EXERCISE DIRECTIONS: Update the text of the material below by replacing "Add to cart" with "Add to bag" and leaving everything else unchanged. Give only the text, without the pictures.

Start of DATA RECORDS

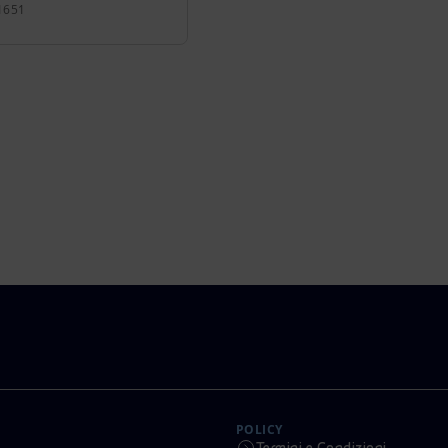
1651
POLICY
Termini e Condizioni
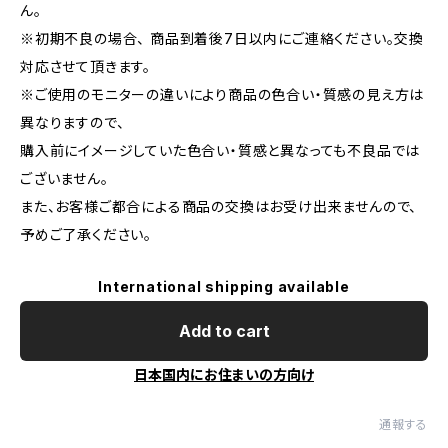
ん。
※初期不良の場合、 商品到着後7日以内にご連絡ください。交換
対応させて頂きます。
※ご使用のモニターの違いにより商品の色合い・質感の見え方は
異なりますので、
購入前にイメージしていた色合い・質感と異なっても不良品では
ございません。
また、お客様ご都合による商品の交換はお受け出来ませんので、
予めご了承ください。
International shipping available
Add to cart
日本国内にお住まいの方向け
通報する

End of DATA RECORDS

PROBLEM SOLUTION:
1651
POLICY
Termini e Condizioni
ん。
※初期不良の場合、 商品到着後7日以内にご連絡ください。交換
対応させて頂きます。
※ご使用のモニターの違いにより商品の色合い・質感の見え方は
異なりますので、
購入前にイメージしていた色合い・質感と異なっても不良品では
ございません。
また、お客様ご都合による商品の交換はお受け出来ませんので、
予めご了承ください。
International shipping available
Add to bag
日本国内にお住まいの方向け
通報する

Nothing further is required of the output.